It is believed that he was born as Thomas Smith in New York, but that is uncertain.
Ex-Confederates who had served with him in Galveston knew him only by his nickname
of Nicaragua. Smith drifted south during the middle 1850s, and being more or less
a soldier of fortune, he joined a band of filibusterers in 1856, headed by William
Walker, and bound for Nicaragua; hence Smith's nickname. Some time in 1860, he
jumped ship in Galveston.
Soon after the outbreak of war in Apr. 1861,
a series of burglaries occurred along the Galveston waterfront. Capt. N. B. Yard,
a Galveston merchant and captain of a militia company, arrested Smith and some
other drifters, marched them to the Central Wharf, put them aboard a steamboat
bound for Houston, and told them never
to return to Galveston.
Some time afterward, Smith, perhaps being hungry
and penniless, joined a Confederate artillery battery and he was soon stationed
in Galveston as part of a gun crew assigned to a cannon battery on Pelican Spit.
However, garrison life there did not suit him too much either - perhaps there
was too much discipline, too many mosquitoes, and not enough whiskey to whet his
appetite; One night Smith stole a boat, rowed out to the Union blockader "Santee,"
and surrendered. He was soon sent as a prisoner of war to New Orleans.
On
Oct. 4, 1862, the Union Navy sailed into Galveston Bay and captured the seaport
island. In Dec. 1862, Gen. Magruder arrived in Houston as the new head of the
Texas District, and immediately his intent was to recapture Galveston.

========================================================================

* _WORK INSTRUCTIONS_:
a – In the passage on Thomas Smith, which Union blockader did Smith row out to and surrender on?
b – Please carry on the passage on Thomas Smith, starting right after its final sentence.
Leave the listing that follows out of your work entirely.

* _SUPPLIED RECORDS_:

========================================================================

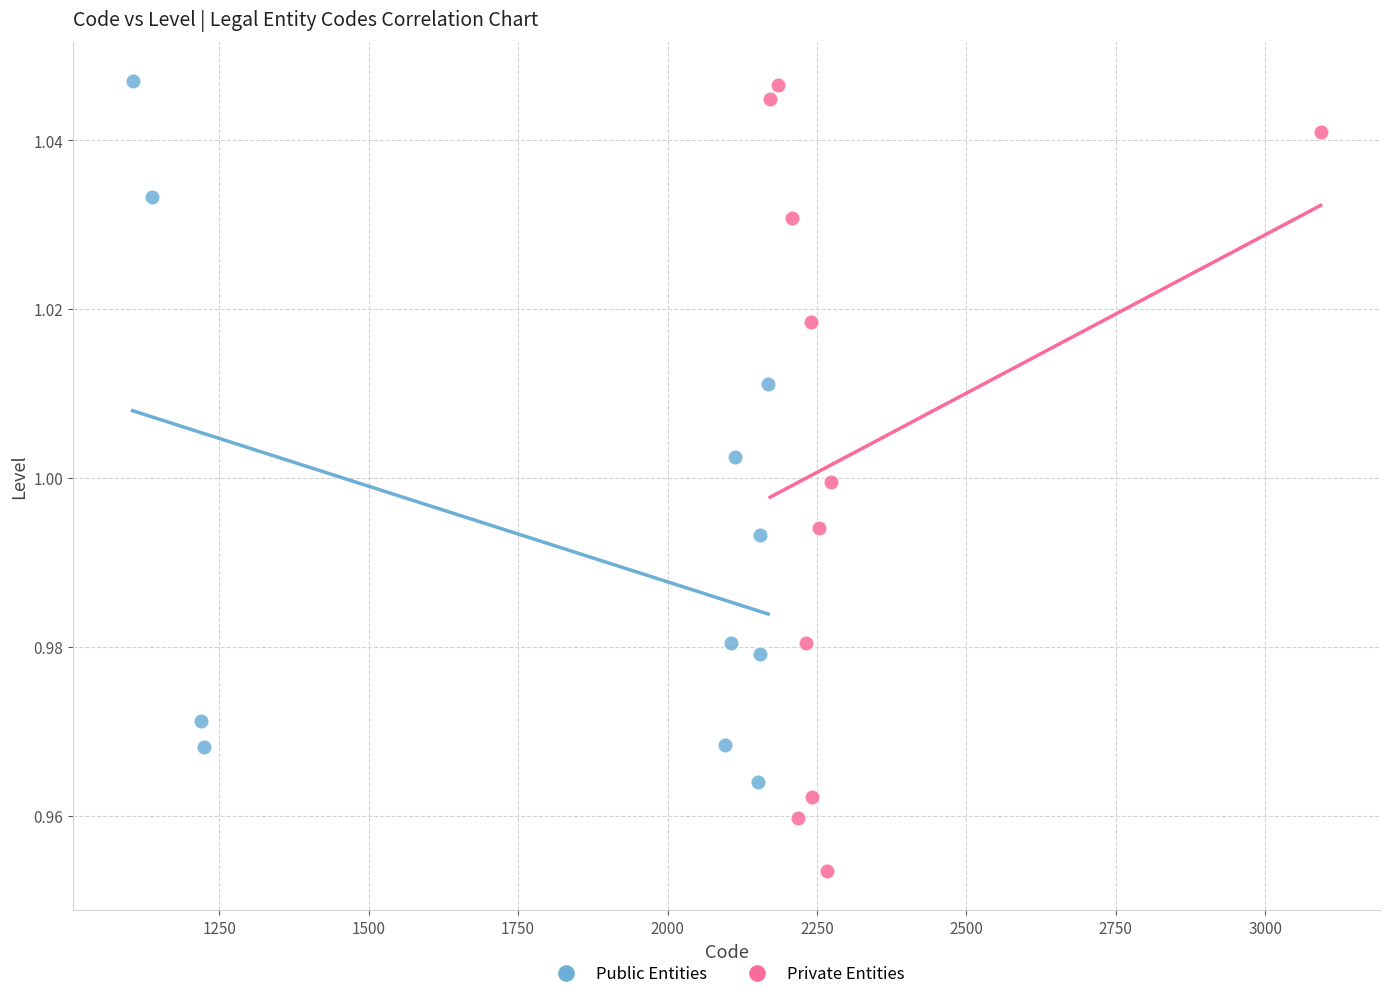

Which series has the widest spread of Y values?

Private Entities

========================================================================

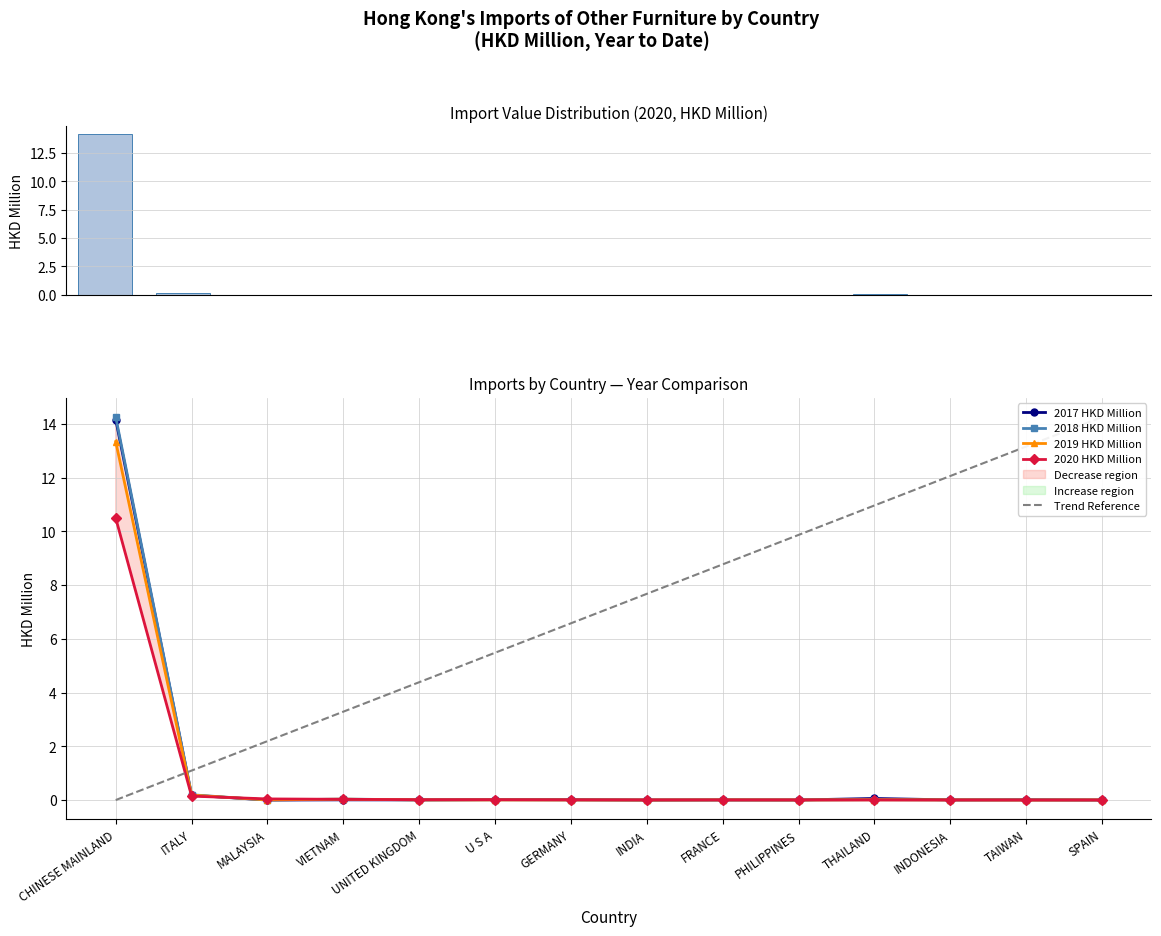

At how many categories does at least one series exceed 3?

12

========================================================================

* _ANSWERS TO THE TASKS_:
a – He surrendered on the Union blockader "Santee."

b –
At daylight of Jan. 1, 1863, a combined force of Confederate army and navy launched
an assault, which recaptured the island, along with 300 troops of the 42nd Massachusetts
Regiment.
In the meantime, Smith convinced Union authorities that he
was born in the North and still loyal to the land of Lincoln. Gen. Ben Butler
allowed Smith to enlist in Col. E. J. Davis' (later Texas' scalawag governor)
1st Texas Regiment of Union Volunteers.
At daylight of Jan. 3, 1863,
the Federal transport "Cambria" dropped anchor off Galveston's East Pass, having
aboard all of Col. Davis' regiment and a cargo of heavy guns, 2 locomotives, and
several flat cars. The captain, believing the seaport to still be in Union hands,
raised a "blue peter" flag, which was the international marine signal to take
aboard a pilot. When no bar pilot arrived, the captain lowered a whale boat and
sent ashore Smith and five seamen to bring a pilot back to the ship. Instead Smith
was immediately recognized as a deserter, and put in irons. Actually the pilot
boat Lecompt carried a pilot out to the "Cambria" with hope of luring the troopship
into port, but the pilot was recognized as a Confederate ship captain.
On Jan. 6, 1863 Nicaragua Smith was tried for desertion before a drum head court
martial, headed by Capt. Yard. Smith swore he had never been in Galveston,
but 3 soldiers from Pelican Spit swore that he was the same person who stole a
boat there, before deserting. Smith was soon sentenced to death before a firing
squad.
At daylight of Jan. 8th, Smith was loaded in a wagon beside his
coffin and carried to the cemetery, where a grave had already been dug. As 6 Confederate
soldiers cocked their muskets, Smith cursed them and shouted he wanted to be buried
face down; he was buried in an unmarked grave. |
So
neighbor, if ever you should walk past the Old City Cemetery on a January night,
and you hear a voice scream loudly amidst the fog, cursing the Confederate firing
squad, it is probably old Nicaragua Smith, making his annual jaunt through the
graveyard.
©
W. T. Block, Jr.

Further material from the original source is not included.